The Interior Department auction came after attorneys general from Republican states led by Louisiana successfully challenged a suspension on sales that Biden imposed when he took office.

Companies bid on 308 tracts totaling nearly 6,950 square kilometers. It marked the largest acreage and second-highest bid total since Gulf-wide bidding resumed in 2017.

The auction was conducted even as Biden has tried to cajole other world leaders into strengthening efforts against global warming, including at United Nations climate talks in Scotland in early November. While Biden has taken a number of actions on climate change, he has faced resistance in Congress and a sweeping $2 trillion social and environmental spending package remains stalled. The so-called “Build Back Better” plan contains $550 billion in spending and tax credits aimed at promoting clean energy.

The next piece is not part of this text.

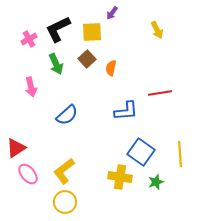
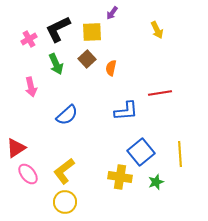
blue square: rotated 16 degrees clockwise
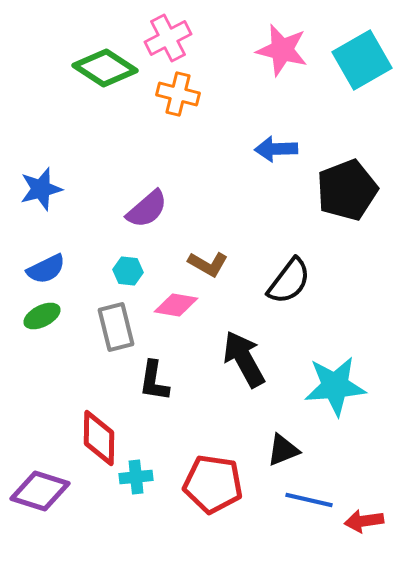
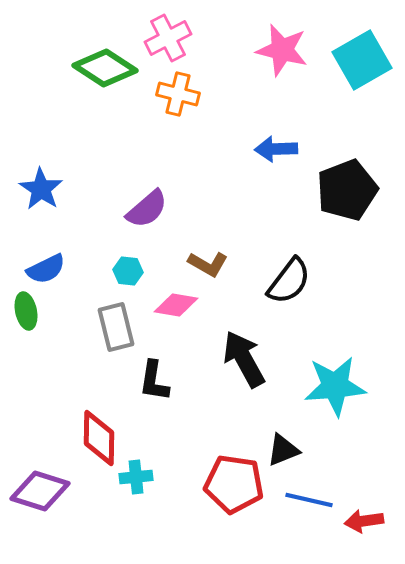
blue star: rotated 24 degrees counterclockwise
green ellipse: moved 16 px left, 5 px up; rotated 75 degrees counterclockwise
red pentagon: moved 21 px right
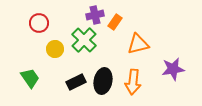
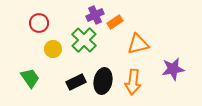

In his 68-page ruling, Contreras said Interior failed to consider the greenhouse gas emissions that would result from the lease sale, violating the National Environmental Policy Act, a bedrock environmental law.

“Barreling full-steam ahead with blinders on was simply not a reasonable action for BOEM to have taken here,” he said, referring to Interior’s Bureau of Ocean Energy Management.

Environmental reviews of the lease auction — conducted under former President Donald Trump and affirmed under Biden — reached the unlikely conclusion that extracting and burning more oil and gas from the Gulf would result in fewer climate-changing emissions than leaving it.

Similar claims in two other cases, in Alaska, were rejected by federal courts after challenges from environmentalists.

Federal officials have since changed their emissions modeling methods but said it was too late to use that approach for the November auction.

The National Ocean Industries Association, which represents the offshore industry, slammed the ruling and called U.S. oil and gas production crucial to curbing inflation and strengthening national security.

“The U.S. offshore region is vital to American energy security and continued leases are essential in keeping energy flowing from this strategic national asset,” said Erik Milito, the group’s president. “Uncertainty around the future of the U.S. federal offshore leasing program” would benefit Russia and other adversaries, he said.

The administration has proposed another round of oil and gas sales in Wyoming, Colorado, Montana and other states. Interior Department officials proceeded despite concluding that burning the fuels could lead to billions of dollars in potential future climate damage.

Emissions from burning and extracting fossil fuels from public lands and waters account for about a quarter of U.S. carbon dioxide emissions, according to the U.S. Geological Survey.